Picture the scene. They are working on a version of a document. They email that version to themselves. They work on it at home. They send the amended version back to themselves at work. They work, seemingly, on the amended version, only to find that their edits are in a different version: there’s a copy on the network, a version stored locally, a file in the original email, a version in the email that was sent back to their work email account. And so on. Many hours of work-time, and home-time, are then taken up trying to resolve these Version Control issues.
By working “mobile first, cloud first” they will only be working on one version of the document. Version Control is no longer an issue. We can look forward to billions of hours of time being saved this way. People like me, without access to our libraries of AutoText entries, which have saved us so many hours in preparing and proofing our documents, will take longer to produce our work in the world of “mobile first, cloud first” but the extra time that we spend, collectively, is far less than the time saved by people who struggled with Version Control. There will be small gains for many rather than big gains for the few. That, for now, is how I am trying to reconcile myself to this new way of working.
To return to the world of journeys on London Underground, with which I started this piece, the concept of “small gains for many” outweighing “big gains for a few” exists there too and was explained to me over 20 years ago when I did some 1:1 training with someone high up in London Transport Customer Service. The training day was going well, well enough in my mind to justify asking about a subject close to the heart of anyone who uses Turnham Green station here in West London: can we have Piccadilly Line trains stopping there all through the day and not just early mornings (before 6.45am) and late evenings (after 10.30pm)? At the time there was a campaign urging London Underground to rethink this, petitions were signed, the case put forward. During the afternoon coffee break I decided to raise it with him.

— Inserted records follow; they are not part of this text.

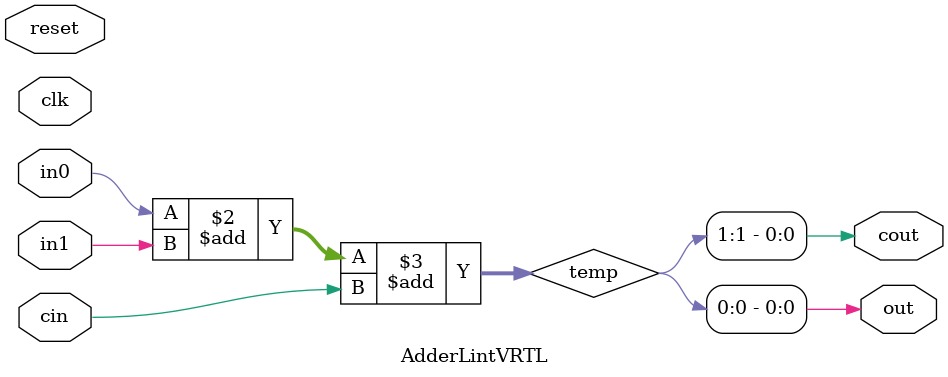
<source format=v>
module AdderLintVRTL
#(
  parameter nbits = 1
)(
  input              clk,
  input              reset,
  input  [nbits-1:0] in0,
  input  [nbits-1:0] in1,
  input              cin,
  output [nbits-1:0] out,
  output             cout
);

  reg [nbits:0] temp;

  always @( * ) begin
    temp = (in0 + in1) + cin;
  end

  assign cout = temp[nbits];
  assign out  = temp[nbits-1:0];

endmodule

</source>
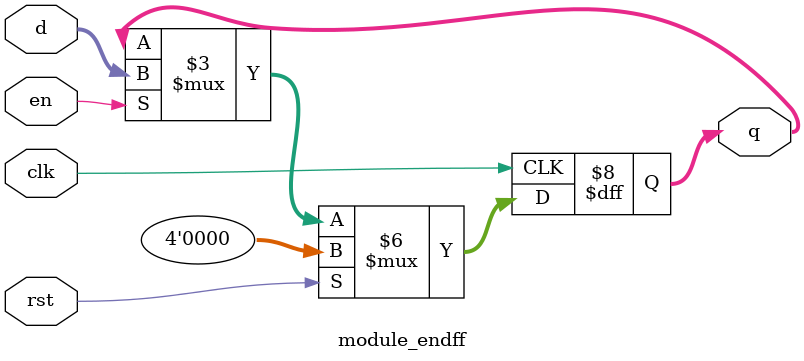
<source format=sv>
module module_endff#(parameter N = 4)(
    // Flip flop para guardar operandos de unidades y decenas antes de ser enviadas
    // al sistema de despliegue
    input logic clk,
    input logic rst,
    input logic en,
    input logic [N-1:0] d,
    output logic [N-1:0] q
);
always_ff@(posedge clk)begin
    if (rst) begin
        q <= '0;
    end
    else if (en) begin
        q <= d;
    end
    else begin
        q <= q; // Mantiene el valor actual si no está habilitado
    end
end
endmodule
</source>
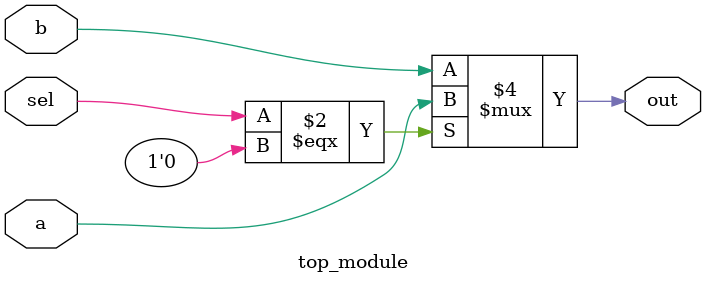
<source format=v>
module top_module( 
    input a, b, sel,
    output out ); 
    always @(sel) begin
        if(sel ===0) out <= a;
        else 
            out <= b;
    end
endmodule
</source>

“I live near Turnham Green station,” I began. The look on his face suggested that he might be thinking, “Oh no, not another one.” I carried on anyway. “Why don’t Piccadilly Line trains stop there in the daytime?” He explained, patiently, that they had a way to calculate how this would affect everyone travelling through the station. The Piccadilly Line to Heathrow took priority over all other lines. Minimizing disruption for customers (or did he say passengers?) bound for Heathrow would always be a priority. Far more people travel to the airport every day than alight at Turnham Green. If Heathrow-bound trains stopped at Turnham Green millions of people would have their journey times increased by 2-3 minutes. Although people like me would often save 10 minutes on our journeys to and from work (by not having to stop at Stamford Brook and Ravenscourt Park on the District Line, and not having to change trains at Hammersmith) there were simply not enough of us to justify delaying all those millions of journeys to and from Heathrow.
Small gains for many outweigh bigger gains for the few, so people like me have spent hundreds of extra hours on slower trains, and waiting to change at Hammersmith, while Heathrow-bound trains sail through. If you ever travel to or from Heathrow on the Piccadilly Line you can reflect on this as your train picks up speed between Hammersmith and Acton Town without having to stop anywhere in between. And you can observe the people standing on Turnham Green station, many of whom would be able to save 10 minutes on their journey to town if only the Piccadilly Line stopped there too. But we are the few, and you are the many.